Chika who expressed dissatisfaction with the present state of Nigerian vaccine laboratory in Yaba, Lagos, called on government to reactivate the laboratory.
“Nigeria has a high burden of people that can actually be use for HIV experiment. Nigeria can help generate information on the type we have and to ensure that the type of cure they are bringing will be effective against those type of strain that are peculiar with us in this country.”
He pointed out that in NIMR there are limits. “For instance this laboratory where I work is level 2, we won’t be able to do much research on Lassa Fever for example because we need much higher safety level rating and those kind of things take money to get and maintain.
“We have many tertiary institutions in Nigeria but not many of them have quality rating and those are the things they look out for before they come. People keep asking why is it that some studies are carried out in Uganda or Kenya and not Nigeria. What I tell people is that those countries may not have so much but what they have is up to standard.
“What we need to do is to strengthen our system, you can’t have such technology and say that you are on strike and you can’t come to work. A lot of the laboratories that have been funded and maintained by some of these donor agencies are now being handed over to government but it takes a lot of money to maintain. Many of the laboratories in the country do not have personne and resources to work with.
Corroborating his view, the Deputy Director of Research in NIMR, Dr.
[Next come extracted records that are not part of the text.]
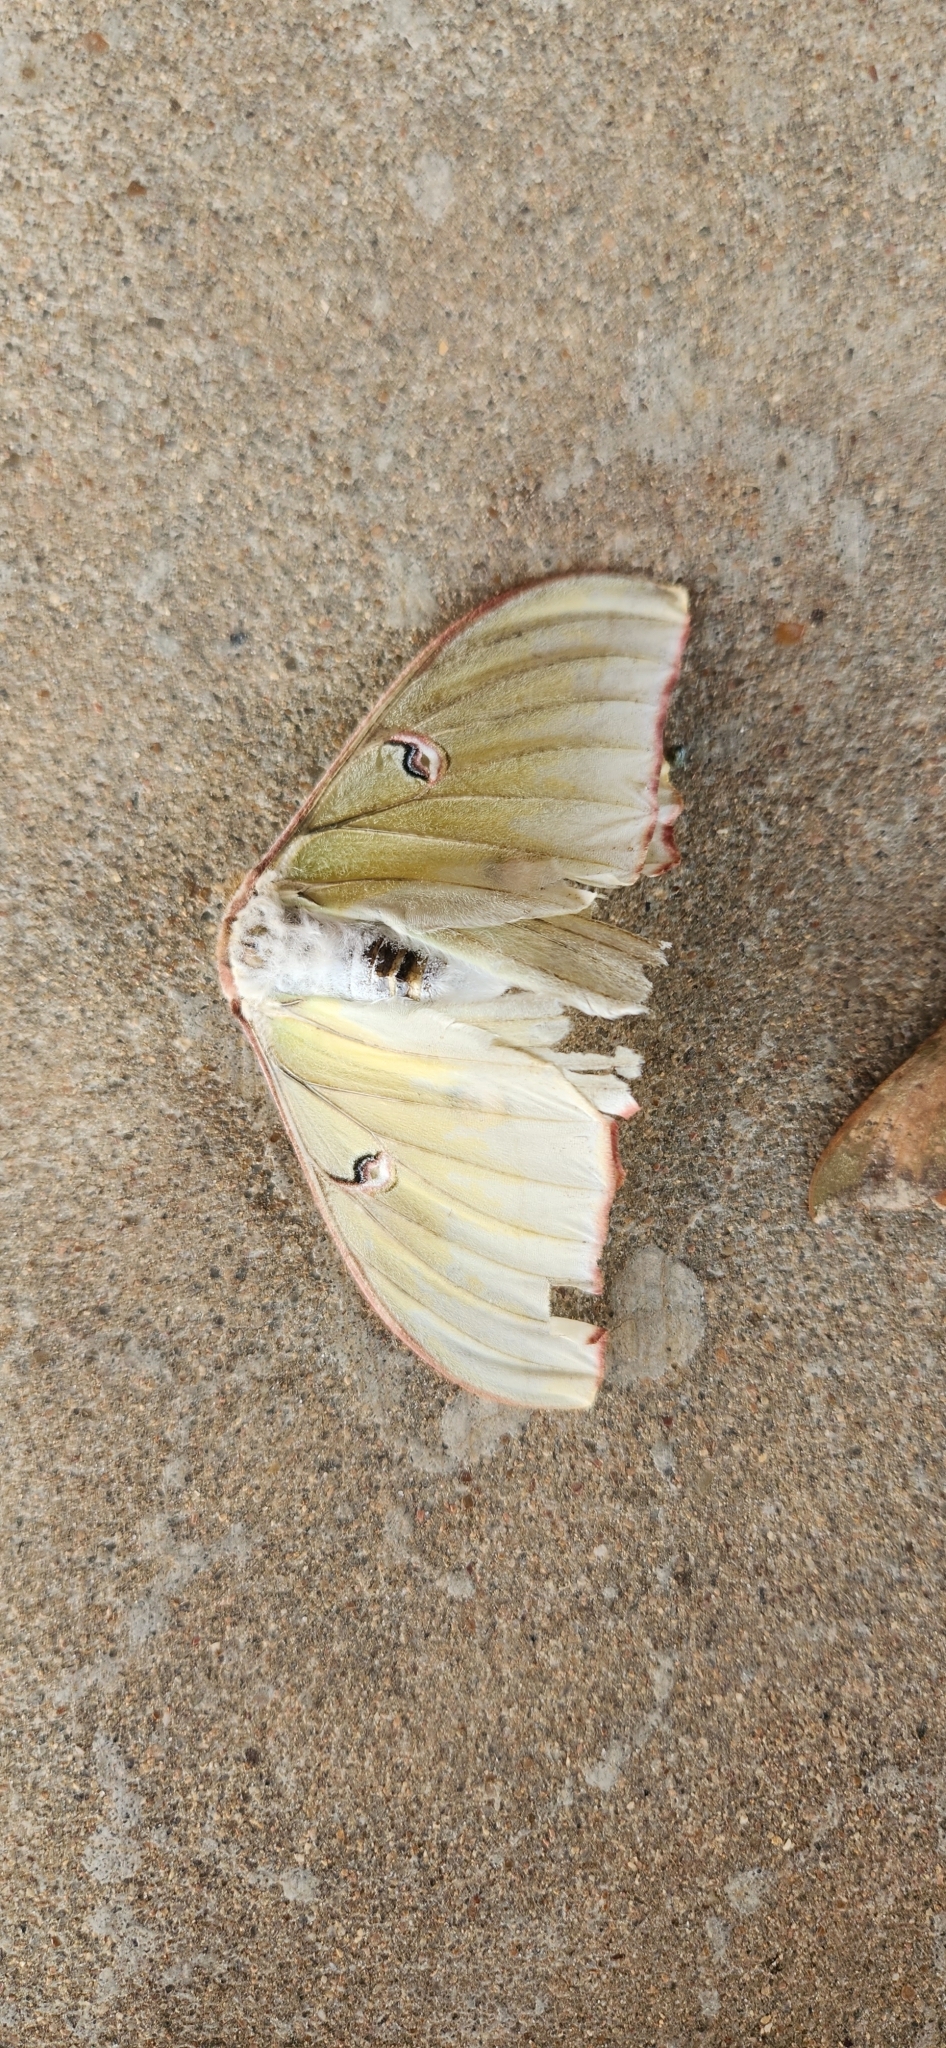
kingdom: Animalia
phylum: Arthropoda
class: Insecta
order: Lepidoptera
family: Saturniidae
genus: Actias
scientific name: Actias luna
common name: Luna moth
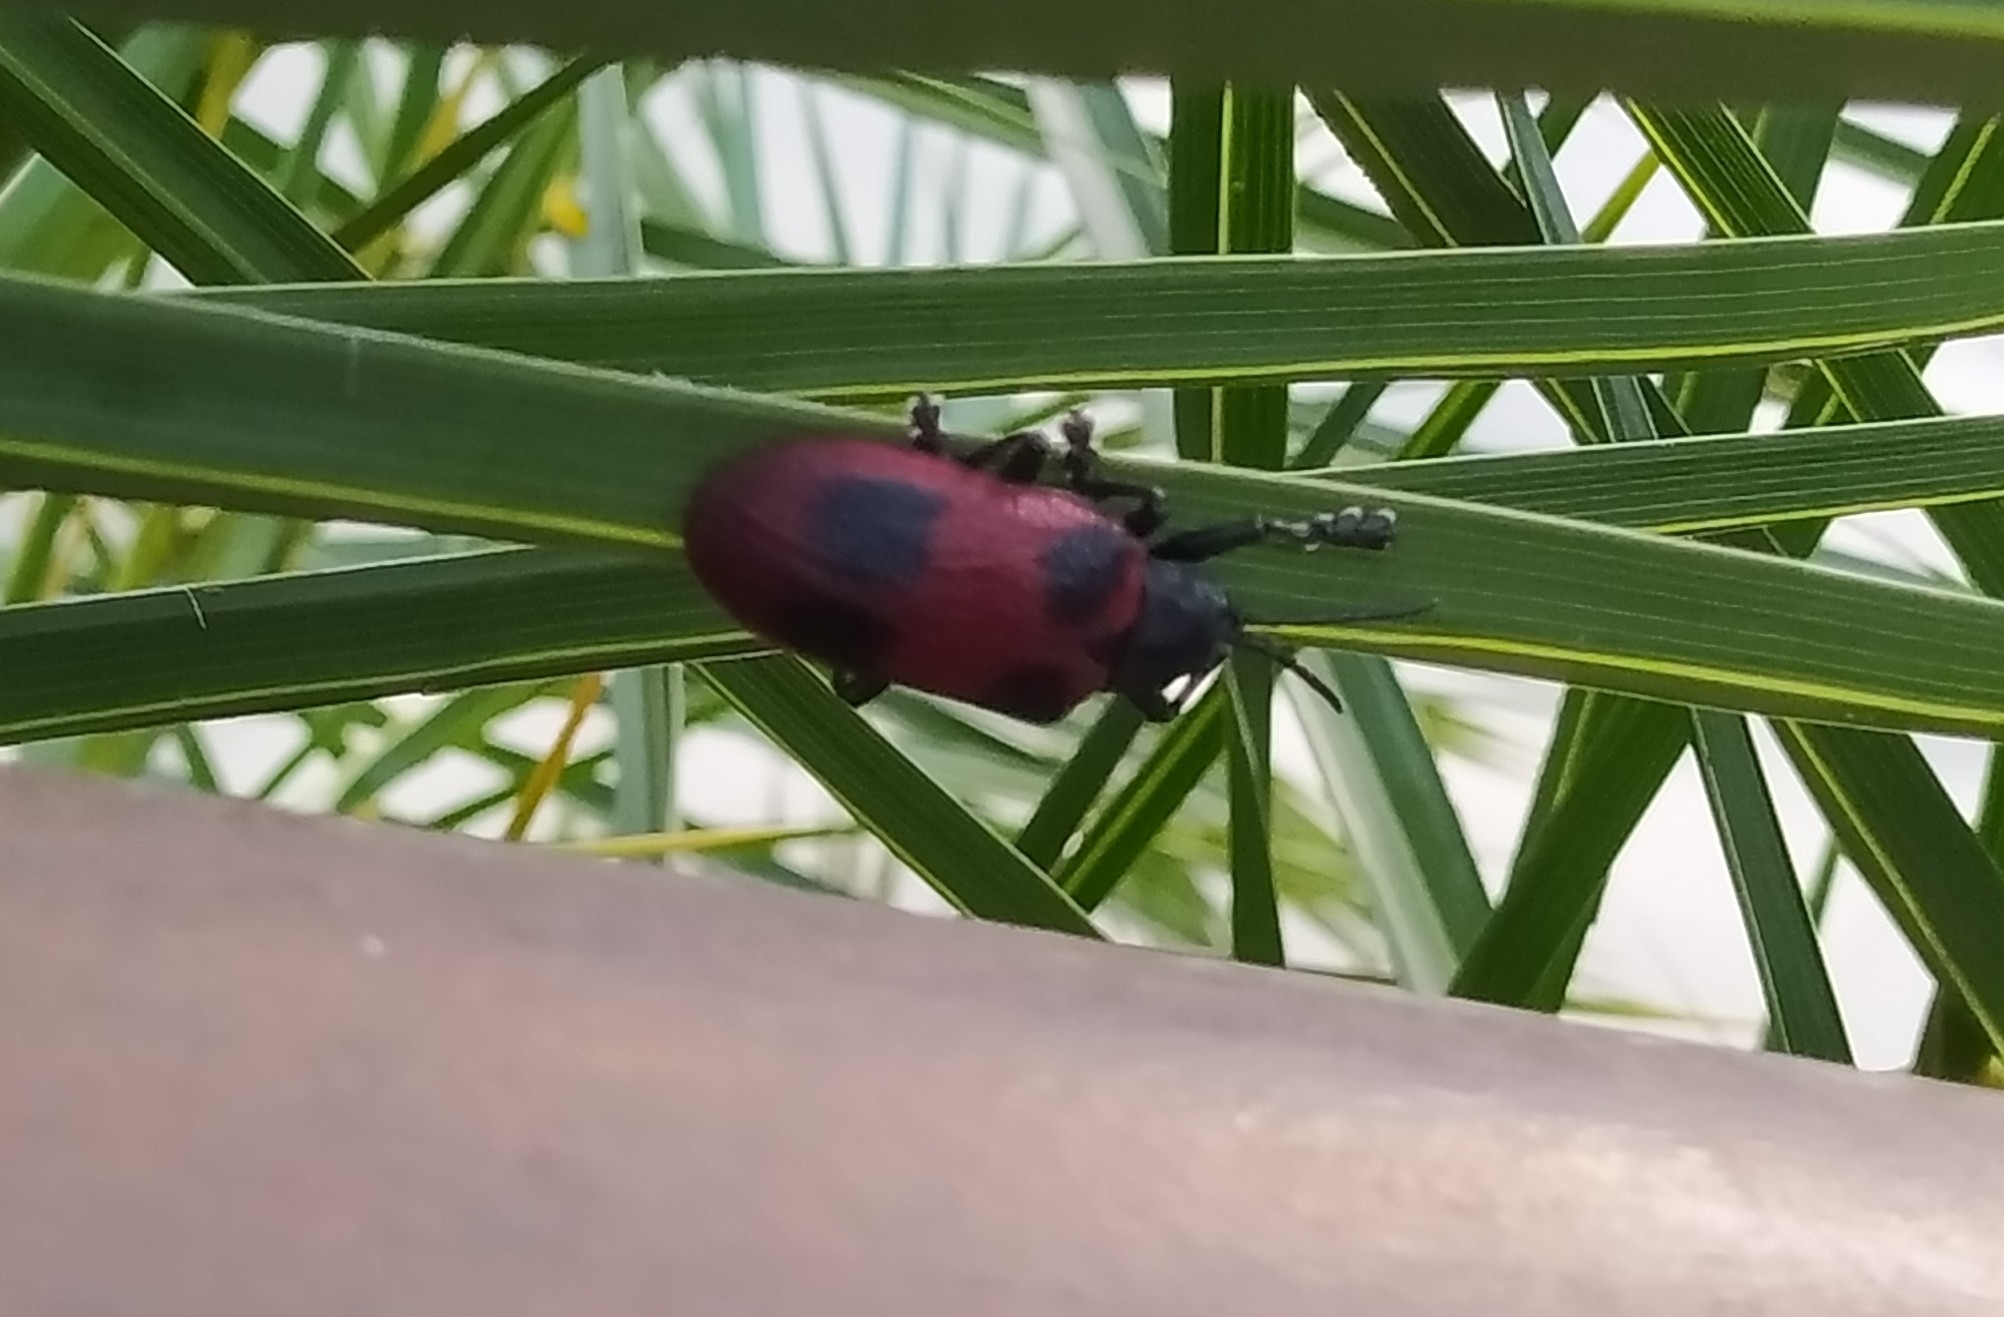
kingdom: Animalia
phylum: Arthropoda
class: Insecta
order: Coleoptera
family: Chrysomelidae
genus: Coraliomela
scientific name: Coraliomela quadrimaculata
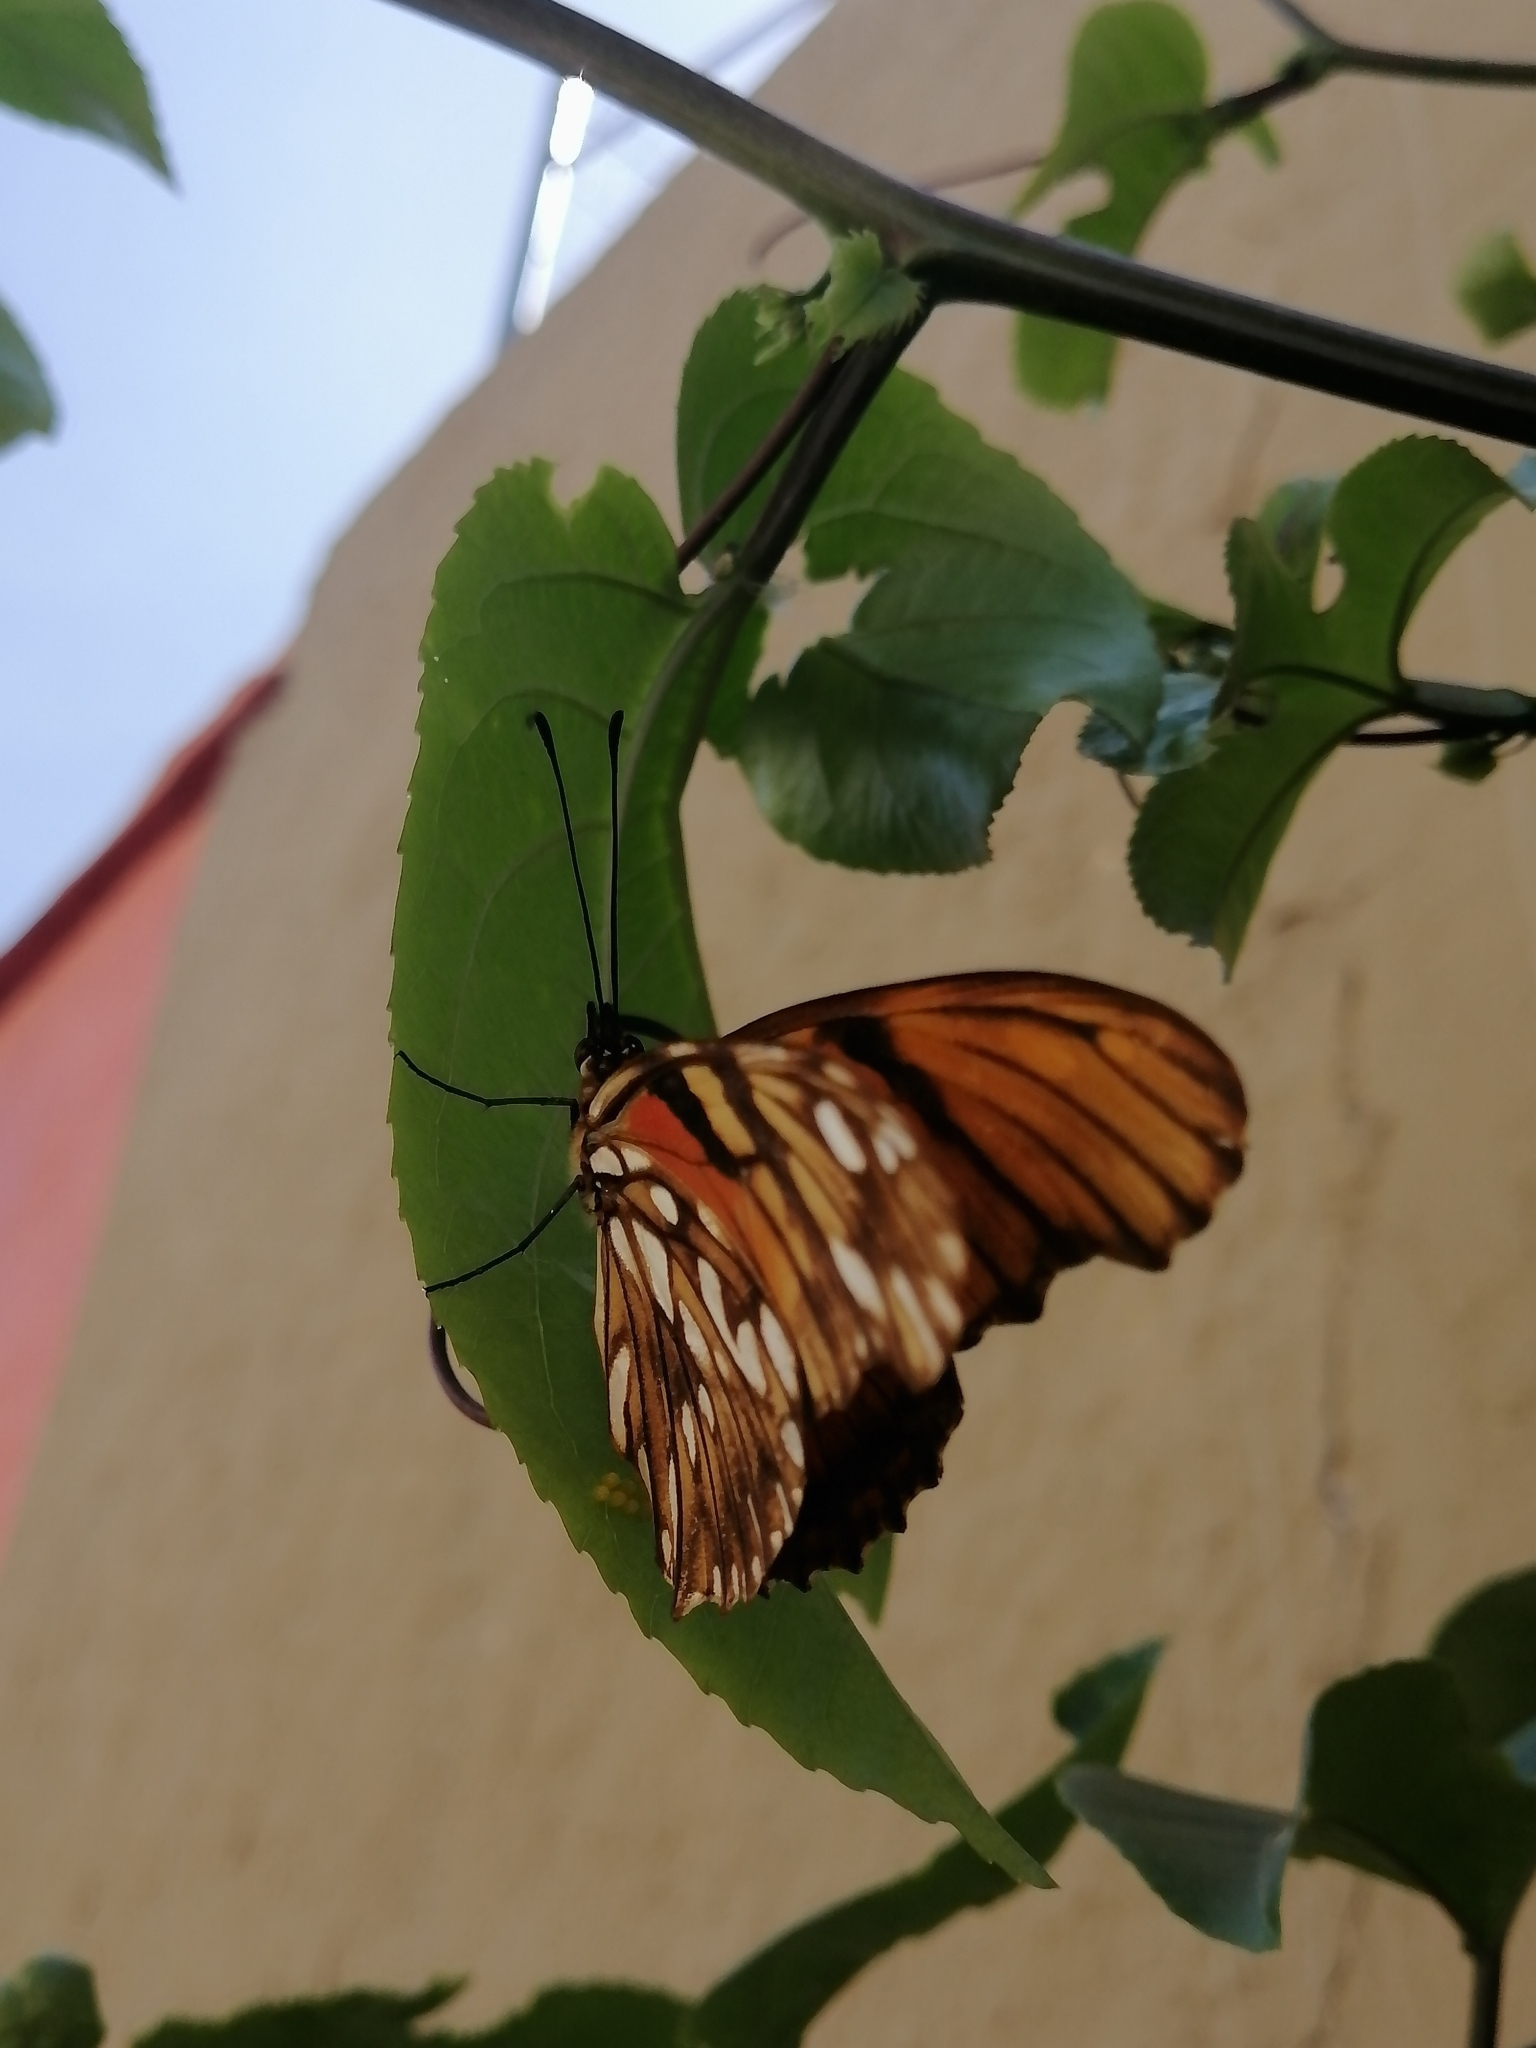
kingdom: Animalia
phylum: Arthropoda
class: Insecta
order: Lepidoptera
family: Nymphalidae
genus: Dione
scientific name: Dione juno
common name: Juno silverspot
Oliver Ezechi disclosed that the world has made progress when it comes to HIV, “some decades ago inside this NIMR clinic, every morning you see people coming here and dying. You see people as they are trying to bring them out of the vehicle and they are already dead.
“But if you look at this clinic now, we don’t have people who are that sick again, so what it means is that parents with HIV positive can now have HIV negatives babies.”
He explained that investment in research beyond financial commitment, “It involves capacity building, infrastructure among others. If you give me $20 million and I don’t have people to work with, equipment and enabling environment the money will just be a waste, so it is a systematic planning.
“The first thing the country needs to do is to ensure we have Masters and PhD students who are interested in research. Vaccine research is not something you just wake up a day and said you want to start.
“Financial investment in research by government must be consistence and has nothing to do with change in administration. If you drop $50 million today, and next year nothing, you will not achieve anything.
“Individual and coorporate organisations have been investing on HIV cure for more than three decade, so research is capital intensive and government need to determine that every year certain amount will be budgeted for research and innovation.
The Programme Manager of New HIV Vaccine and Microbicide Advocacy Society, Durueke Florita said that they are committed to a conducive environment that supports HIV related research in Nigeria.
“We work through advocacy for the creation of national policies and programmes that promotes ethical conduct of research in Nigeria. We are looking forward to working with other global partner on the field to see the world could have HIV vaccine and to ensure that Nigeria do not left behind in HIV vaccine enterprise.
“We support communities and build their capacity to understand the issue of HIV vaccine and how they can support it. We are looking at effective vaccine that community can use which is cost effective, available, accessible and most importantly vaccine that will be deliver as comprehensive prevention package for the community.